> Exercise aim: Repeat the stretch of entries below from the line with "solutions are due" through the line with "When results of". Include both ends and add nothing.

# # # # #

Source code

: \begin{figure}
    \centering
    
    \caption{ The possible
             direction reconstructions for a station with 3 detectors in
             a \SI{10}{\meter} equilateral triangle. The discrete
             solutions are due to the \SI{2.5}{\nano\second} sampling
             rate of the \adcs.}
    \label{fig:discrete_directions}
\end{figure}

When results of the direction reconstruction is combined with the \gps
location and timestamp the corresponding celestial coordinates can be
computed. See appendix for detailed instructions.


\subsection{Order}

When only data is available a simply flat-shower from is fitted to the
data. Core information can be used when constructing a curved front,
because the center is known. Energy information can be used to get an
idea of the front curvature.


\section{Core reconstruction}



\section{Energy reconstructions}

# # # # #

> Solved problem:
             solutions are due to the \SI{2.5}{\nano\second} sampling
             rate of the \adcs.}
    \label{fig:discrete_directions}
\end{figure}

When results of the direction reconstruction is combined with the \gps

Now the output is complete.